USA Today writes, “The economy isn’t careening into a ditch. It’s just stuck firmly in the slow lane. A disappointing report on the job market Friday dashed hopes that a halting recovery would finally take off and generate hundreds of thousands more jobs every month. Though the economy is growing, it still doesn’t feel that way for millions of Americans who are unemployed or whose wages are barely rising. . . . ‘2012 is beginning to look horribly like 2011 — initial high hopes that the recovery was kicking into high gear, subsequently dashed,’ Nigel Gault, chief U.S. economist of IHS Global Insight, said in a research note to clients. . . . [T]he nation still has 5 million fewer jobs than it did when the recession began in December 2007. About half the states will recover all their lost jobs by next year, economist Jim Diffley of IHS Global Insight estimates. But that’s more than twice as long as it took in the last four recoveries. All 8.7 million jobs lost in the downturn won’t be recouped until 2016, IHS projects. Most disconcerting: Job growth revved up at the beginning of 2010, 2011 and this year before slowing markedly each spring.

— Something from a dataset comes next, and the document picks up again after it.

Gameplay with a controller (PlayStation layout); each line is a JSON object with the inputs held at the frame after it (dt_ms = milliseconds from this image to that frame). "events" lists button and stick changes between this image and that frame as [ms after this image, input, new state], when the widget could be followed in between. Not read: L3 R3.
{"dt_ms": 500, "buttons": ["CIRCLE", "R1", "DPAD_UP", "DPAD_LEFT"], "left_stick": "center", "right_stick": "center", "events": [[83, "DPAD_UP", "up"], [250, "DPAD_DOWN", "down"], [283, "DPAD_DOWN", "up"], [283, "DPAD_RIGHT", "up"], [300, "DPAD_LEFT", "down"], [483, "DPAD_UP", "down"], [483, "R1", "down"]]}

From December through February, employers added an average 252,000 jobs a month. But job gains have progressively slowed the past three months. In May, employers added just 69,000, the fewest in a year, the Labor Department said Friday.”
And The Wall Street Journal reports, “The Dow has given back all of this year’s gains and is down 8.7% from the multiyear high of 13279.32, reached May 1. . . . The dour U.S. unemployment news Friday was bolstered with data showing that U.S. manufacturing had cooled in May, and that consumer spending rose faster than incomes in April—suggesting household finances remain strained. The Labor Department’s report was the third consecutive month of disappointing payroll gains. It followed a government report on Thursday that lowered its estimate of economic growth in the first quarter to a weak 1.9% annualized rate.”
This ongoing economic gloom is clearly worrying Americans. According to Gallup, “Nearly six in 10 Americans are currently dissatisfied with the opportunity for the next generation of Americans to live better than their parents. Older Americans are particularly unhappy on this question, but on balance, the majority of young adults are negative as well. . . . These results are based on a USA Today/Gallup poll conducted May 10-13 and could have implications for how Americans perceive President Barack Obama’s job performance when deciding whether to support his re-election bid next fall.”
As Senate Republican Conference Chairman John Thune said on Friday, “[This] weak jobs report further confirms what nearly 13 million unemployed Americans already knew, that the Obama economy isn’t working. It isn’t working for the one in two recent college graduates who can’t get a good job. It isn’t working for middle class families whose median income has dropped by $4,350. And it isn’t working for the 28,000 construction workers who lost their jobs in the month of May. Yet President Obama continues to block job-creating projects like the Keystone XL pipeline, which would create 20,000 jobs, many in the construction industry. The president’s policies of wasteful government spending, massive tax increases, and more job-killing regulations have failed to get Americans back to work. After a record 40 straight months of unemployment above eight percent, it is clear that President Obama’s policies have made the economy worse.”